**Action item:** Reproduce every line of text in the material below, unchanged and in the same order, and leave the pictures out of your answer.
^^^^
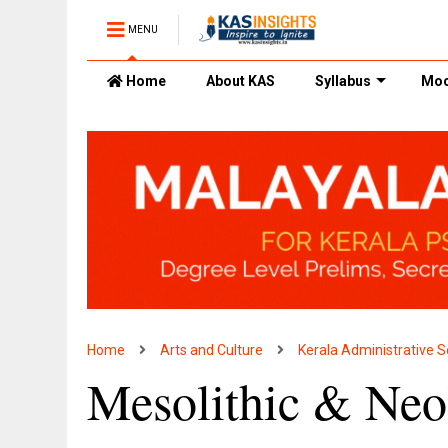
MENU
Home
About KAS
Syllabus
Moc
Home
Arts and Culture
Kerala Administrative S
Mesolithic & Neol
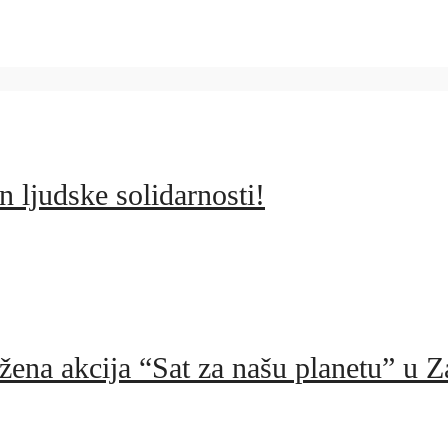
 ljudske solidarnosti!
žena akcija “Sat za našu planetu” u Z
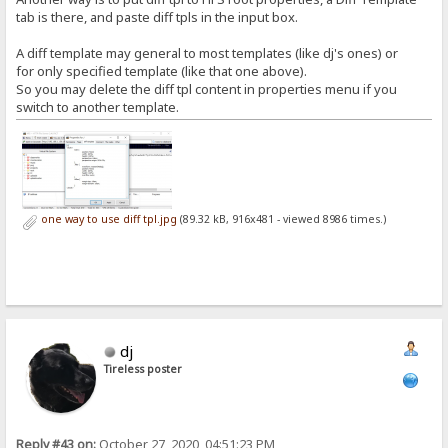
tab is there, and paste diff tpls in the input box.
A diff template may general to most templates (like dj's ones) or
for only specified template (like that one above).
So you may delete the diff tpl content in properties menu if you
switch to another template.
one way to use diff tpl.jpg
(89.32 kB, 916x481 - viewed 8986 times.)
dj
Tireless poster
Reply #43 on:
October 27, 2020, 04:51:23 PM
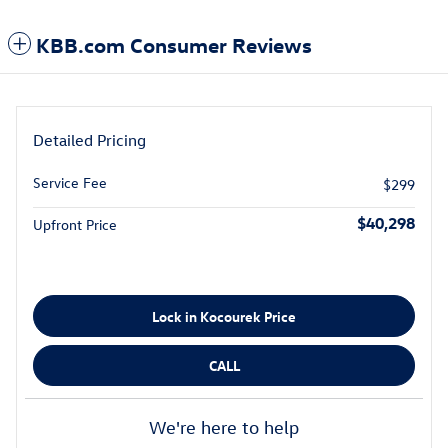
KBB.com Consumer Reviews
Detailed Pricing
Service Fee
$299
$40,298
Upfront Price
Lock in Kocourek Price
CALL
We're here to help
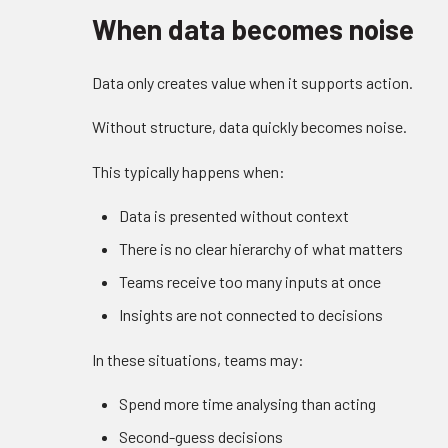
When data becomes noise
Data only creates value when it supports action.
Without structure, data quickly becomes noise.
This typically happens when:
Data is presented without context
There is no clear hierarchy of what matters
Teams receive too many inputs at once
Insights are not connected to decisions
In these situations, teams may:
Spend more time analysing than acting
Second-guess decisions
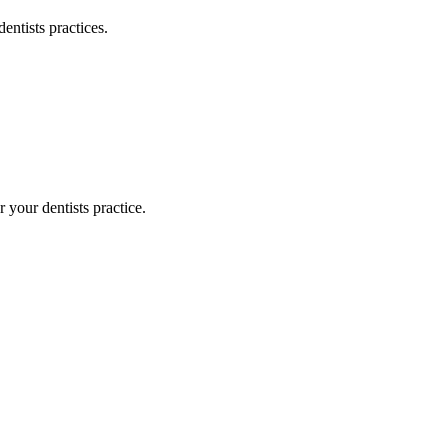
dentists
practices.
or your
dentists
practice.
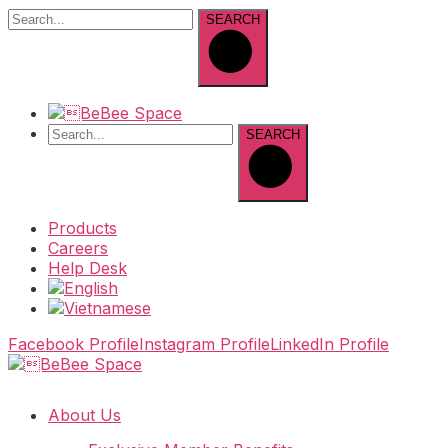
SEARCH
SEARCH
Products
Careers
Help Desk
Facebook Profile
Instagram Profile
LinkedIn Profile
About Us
^^^^
**Your response:**
MENU
Home
About KAS
Syllabus
Moc
Home
Arts and Culture
Kerala Administrative S
Mesolithic & Neol
 ljudske solidarnosti!
žena akcija “Sat za našu planetu” u Z
tab is there, and paste diff tpls in the input box.
A diff template may general to most templates (like dj's ones) or
for only specified template (like that one above).
So you may delete the diff tpl content in properties menu if you
switch to another template.
one way to use diff tpl.jpg
(89.32 kB, 916x481 - viewed 8986 times.)
dj
Tireless poster
Reply #43 on:
October 27, 2020, 04:51:23 PM
KBB.com Consumer Reviews
Detailed Pricing
Service Fee
$299
$40,298
Upfront Price
Lock in Kocourek Price
CALL
We're here to help
When data becomes noise
Data only creates value when it supports action.
Without structure, data quickly becomes noise.
This typically happens when:
Data is presented without context
There is no clear hierarchy of what matters
Teams receive too many inputs at once
Insights are not connected to decisions
In these situations, teams may:
Spend more time analysing than acting
Second-guess decisions
dentists
practices.
or your
dentists
practice.
SEARCH
SEARCH
Products
Careers
Help Desk
Facebook Profile
Instagram Profile
LinkedIn Profile
About Us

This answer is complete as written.